• Task goal: Starting at the line with "Erweiterte Suche" in it, reproduce each line below through the last one, exactly, and include nothing else.

• Data records:
◇ ◇ ◇
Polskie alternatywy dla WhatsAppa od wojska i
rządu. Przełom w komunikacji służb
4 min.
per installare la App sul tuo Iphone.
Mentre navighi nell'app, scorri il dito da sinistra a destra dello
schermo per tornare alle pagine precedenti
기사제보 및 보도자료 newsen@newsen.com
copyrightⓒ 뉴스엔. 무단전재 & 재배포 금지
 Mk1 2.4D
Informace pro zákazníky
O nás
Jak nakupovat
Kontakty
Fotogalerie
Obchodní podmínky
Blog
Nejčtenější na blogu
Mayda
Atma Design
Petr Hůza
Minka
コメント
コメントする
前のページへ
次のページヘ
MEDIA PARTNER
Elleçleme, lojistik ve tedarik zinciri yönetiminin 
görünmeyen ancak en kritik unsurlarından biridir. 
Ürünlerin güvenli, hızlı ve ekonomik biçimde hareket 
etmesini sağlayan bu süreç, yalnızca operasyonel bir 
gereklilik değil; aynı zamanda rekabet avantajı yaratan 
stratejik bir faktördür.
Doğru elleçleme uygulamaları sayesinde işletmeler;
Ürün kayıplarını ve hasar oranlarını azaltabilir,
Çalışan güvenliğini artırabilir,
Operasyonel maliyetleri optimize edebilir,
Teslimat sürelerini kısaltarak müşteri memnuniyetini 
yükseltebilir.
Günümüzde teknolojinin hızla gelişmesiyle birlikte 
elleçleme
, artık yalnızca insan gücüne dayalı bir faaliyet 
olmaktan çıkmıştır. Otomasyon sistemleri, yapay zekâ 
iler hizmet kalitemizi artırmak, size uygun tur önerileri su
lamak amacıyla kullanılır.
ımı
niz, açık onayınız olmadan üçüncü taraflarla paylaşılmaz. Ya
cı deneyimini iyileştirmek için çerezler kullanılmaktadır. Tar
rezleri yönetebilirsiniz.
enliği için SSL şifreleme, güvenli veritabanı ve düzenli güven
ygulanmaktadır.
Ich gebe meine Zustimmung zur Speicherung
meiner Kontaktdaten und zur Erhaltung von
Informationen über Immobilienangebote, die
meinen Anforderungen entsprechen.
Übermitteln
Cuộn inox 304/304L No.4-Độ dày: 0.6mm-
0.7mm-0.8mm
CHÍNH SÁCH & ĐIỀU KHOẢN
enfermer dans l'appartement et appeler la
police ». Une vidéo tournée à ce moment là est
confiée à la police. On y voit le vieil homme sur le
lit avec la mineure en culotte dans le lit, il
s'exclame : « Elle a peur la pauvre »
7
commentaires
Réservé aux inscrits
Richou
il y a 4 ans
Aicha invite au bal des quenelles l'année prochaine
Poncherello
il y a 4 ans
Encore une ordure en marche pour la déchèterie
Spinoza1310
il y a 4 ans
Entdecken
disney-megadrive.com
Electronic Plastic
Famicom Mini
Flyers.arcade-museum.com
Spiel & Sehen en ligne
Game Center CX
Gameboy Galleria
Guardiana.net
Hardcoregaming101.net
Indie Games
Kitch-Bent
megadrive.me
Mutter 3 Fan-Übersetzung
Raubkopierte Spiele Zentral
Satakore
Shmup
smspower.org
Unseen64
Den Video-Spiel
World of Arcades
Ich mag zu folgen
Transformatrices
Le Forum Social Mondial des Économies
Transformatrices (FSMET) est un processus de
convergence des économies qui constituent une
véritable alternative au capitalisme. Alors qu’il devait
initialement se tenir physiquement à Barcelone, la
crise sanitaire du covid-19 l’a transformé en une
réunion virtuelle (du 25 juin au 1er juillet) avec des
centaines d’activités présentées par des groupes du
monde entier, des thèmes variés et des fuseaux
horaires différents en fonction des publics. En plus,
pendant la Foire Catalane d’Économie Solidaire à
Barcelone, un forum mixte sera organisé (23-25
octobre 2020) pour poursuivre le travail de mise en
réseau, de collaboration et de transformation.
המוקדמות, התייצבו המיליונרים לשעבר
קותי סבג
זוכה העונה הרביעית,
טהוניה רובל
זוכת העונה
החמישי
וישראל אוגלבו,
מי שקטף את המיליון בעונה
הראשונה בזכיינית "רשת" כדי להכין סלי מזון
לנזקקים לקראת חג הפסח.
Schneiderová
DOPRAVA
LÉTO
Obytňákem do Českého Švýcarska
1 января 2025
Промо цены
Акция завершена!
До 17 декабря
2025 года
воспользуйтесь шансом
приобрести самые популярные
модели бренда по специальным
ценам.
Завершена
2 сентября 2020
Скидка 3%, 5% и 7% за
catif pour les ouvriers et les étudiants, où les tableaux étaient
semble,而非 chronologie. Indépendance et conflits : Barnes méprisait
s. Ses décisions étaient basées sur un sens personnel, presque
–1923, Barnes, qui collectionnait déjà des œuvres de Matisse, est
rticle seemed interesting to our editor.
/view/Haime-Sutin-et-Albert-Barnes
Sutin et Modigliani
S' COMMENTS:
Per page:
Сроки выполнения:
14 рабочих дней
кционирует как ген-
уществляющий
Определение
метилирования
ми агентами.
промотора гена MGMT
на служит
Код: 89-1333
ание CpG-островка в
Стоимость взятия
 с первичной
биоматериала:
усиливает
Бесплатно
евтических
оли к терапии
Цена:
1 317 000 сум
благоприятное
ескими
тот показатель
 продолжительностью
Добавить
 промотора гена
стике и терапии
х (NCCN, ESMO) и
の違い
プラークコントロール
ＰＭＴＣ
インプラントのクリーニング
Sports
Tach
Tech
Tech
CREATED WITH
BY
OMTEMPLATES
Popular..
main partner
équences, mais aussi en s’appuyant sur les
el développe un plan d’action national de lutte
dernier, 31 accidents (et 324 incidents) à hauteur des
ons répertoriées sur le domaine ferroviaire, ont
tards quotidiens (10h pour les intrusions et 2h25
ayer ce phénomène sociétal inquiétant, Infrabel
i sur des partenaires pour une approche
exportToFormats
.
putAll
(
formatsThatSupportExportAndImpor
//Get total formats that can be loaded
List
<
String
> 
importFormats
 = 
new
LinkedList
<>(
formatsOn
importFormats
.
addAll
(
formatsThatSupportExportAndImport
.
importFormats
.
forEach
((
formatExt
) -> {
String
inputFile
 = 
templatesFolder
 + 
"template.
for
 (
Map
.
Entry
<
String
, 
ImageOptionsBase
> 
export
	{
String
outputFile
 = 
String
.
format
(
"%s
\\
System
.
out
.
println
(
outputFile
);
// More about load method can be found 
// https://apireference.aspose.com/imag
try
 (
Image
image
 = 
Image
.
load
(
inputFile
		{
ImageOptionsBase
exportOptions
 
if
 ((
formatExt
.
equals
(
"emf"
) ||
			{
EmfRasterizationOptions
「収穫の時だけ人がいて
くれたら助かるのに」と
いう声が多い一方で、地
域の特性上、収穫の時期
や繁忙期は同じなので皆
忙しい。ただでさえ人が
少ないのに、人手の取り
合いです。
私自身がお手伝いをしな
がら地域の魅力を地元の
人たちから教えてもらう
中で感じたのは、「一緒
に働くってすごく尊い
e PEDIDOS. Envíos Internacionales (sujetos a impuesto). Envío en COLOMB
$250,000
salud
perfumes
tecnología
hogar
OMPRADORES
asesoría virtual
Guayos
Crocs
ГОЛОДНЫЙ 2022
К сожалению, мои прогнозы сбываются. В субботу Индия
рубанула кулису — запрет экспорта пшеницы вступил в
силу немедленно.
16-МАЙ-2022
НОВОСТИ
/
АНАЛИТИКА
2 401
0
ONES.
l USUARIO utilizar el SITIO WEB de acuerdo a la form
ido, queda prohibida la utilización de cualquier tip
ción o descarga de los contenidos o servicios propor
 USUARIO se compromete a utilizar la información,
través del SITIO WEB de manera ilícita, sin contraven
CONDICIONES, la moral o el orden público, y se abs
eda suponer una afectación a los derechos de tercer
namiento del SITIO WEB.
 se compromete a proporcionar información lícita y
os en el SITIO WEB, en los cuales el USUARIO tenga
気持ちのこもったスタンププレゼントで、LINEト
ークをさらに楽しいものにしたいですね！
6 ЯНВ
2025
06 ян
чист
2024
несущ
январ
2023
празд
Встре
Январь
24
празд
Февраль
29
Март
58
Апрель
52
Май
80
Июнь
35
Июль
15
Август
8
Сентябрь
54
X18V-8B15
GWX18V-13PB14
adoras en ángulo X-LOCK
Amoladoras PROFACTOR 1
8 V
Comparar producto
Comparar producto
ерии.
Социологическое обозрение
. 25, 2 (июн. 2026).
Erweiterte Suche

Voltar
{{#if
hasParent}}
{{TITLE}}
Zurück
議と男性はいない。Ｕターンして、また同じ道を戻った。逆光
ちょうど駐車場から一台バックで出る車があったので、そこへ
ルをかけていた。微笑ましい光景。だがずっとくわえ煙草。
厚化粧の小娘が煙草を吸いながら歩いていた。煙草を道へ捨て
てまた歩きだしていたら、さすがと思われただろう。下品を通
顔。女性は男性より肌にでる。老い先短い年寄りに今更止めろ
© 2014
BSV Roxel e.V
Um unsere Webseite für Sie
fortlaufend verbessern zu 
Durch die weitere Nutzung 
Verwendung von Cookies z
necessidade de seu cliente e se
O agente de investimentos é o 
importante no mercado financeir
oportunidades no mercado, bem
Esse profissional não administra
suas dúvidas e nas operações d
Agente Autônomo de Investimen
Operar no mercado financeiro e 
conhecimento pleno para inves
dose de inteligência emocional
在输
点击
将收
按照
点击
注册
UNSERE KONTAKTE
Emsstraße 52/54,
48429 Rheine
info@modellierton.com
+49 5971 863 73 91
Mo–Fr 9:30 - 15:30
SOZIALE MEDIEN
◇ ◇ ◇
• Response area:
Erweiterte Suche

Voltar
{{#if
hasParent}}
{{TITLE}}
Zurück
議と男性はいない。Ｕターンして、また同じ道を戻った。逆光
ちょうど駐車場から一台バックで出る車があったので、そこへ
ルをかけていた。微笑ましい光景。だがずっとくわえ煙草。
厚化粧の小娘が煙草を吸いながら歩いていた。煙草を道へ捨て
てまた歩きだしていたら、さすがと思われただろう。下品を通
顔。女性は男性より肌にでる。老い先短い年寄りに今更止めろ
© 2014
BSV Roxel e.V
Um unsere Webseite für Sie
fortlaufend verbessern zu 
Durch die weitere Nutzung 
Verwendung von Cookies z
necessidade de seu cliente e se
O agente de investimentos é o 
importante no mercado financeir
oportunidades no mercado, bem
Esse profissional não administra
suas dúvidas e nas operações d
Agente Autônomo de Investimen
Operar no mercado financeiro e 
conhecimento pleno para inves
dose de inteligência emocional
在输
点击
将收
按照
点击
注册
UNSERE KONTAKTE
Emsstraße 52/54,
48429 Rheine
info@modellierton.com
+49 5971 863 73 91
Mo–Fr 9:30 - 15:30
SOZIALE MEDIEN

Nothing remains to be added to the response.